The program as whole was often bizarre and seemed ill-prepared. Cameras were out of focus, cutting away to awkward crowd moments and drifting too far off the subject. The teleprompter was often incorrect, most noticeably during Jonah Hill and Margot Robbie’s introduction of “The Wolf of Wall Street.”

The hosts attempted to frame all these production mistakes with the promise of their quick wit. Based on their performance last year, it seemed like Fey and Poehler would do a great job in 2014. However, the ladies infrequently appeared throughout the show. When they were on screen, they produced some gems like “Randy,” Amy acting as Tina Fey’s angsty teenage son.

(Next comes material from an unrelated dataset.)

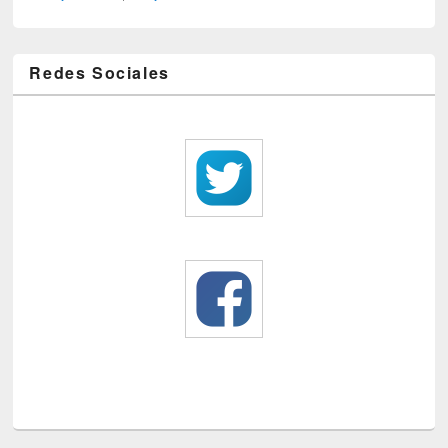
Redes Sociales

A lot of their jokes and banter were tainted with racism and insensitivity. At one point, Tina Fey said “The Blacklist” was the list of the men who’d be coming to her room later. She then took it a cringe-worthy step further by pointing at Barkhad Abdi and saying in a Somali accent “I am the captain now.”

Despite their questionable antics, Amy and Tina couldn’t trump Jared Leto, Michael Douglas, and Matt McConaughey’s uncomfortable remarks.

The three men should have used their acceptance speeches to defend the important issues discussed in their films. However, Douglas spoke on his worries that his role in “Behind the Candelabra” might make him seem gay in real life. McConaughey and Leto were in “Dallas Buyers Club,” a gritty AIDS drama, but neither mentioned AIDS in their acceptance speeches, whatsoever. Leto dared to remark that the most difficult part of his role was a full body wax.

Overall the Golden Globes were an example of how the privileged can get away with almost anything they want during an awards show. We’ll see them all in a month at the Oscars, reputations unfortunately unscathed.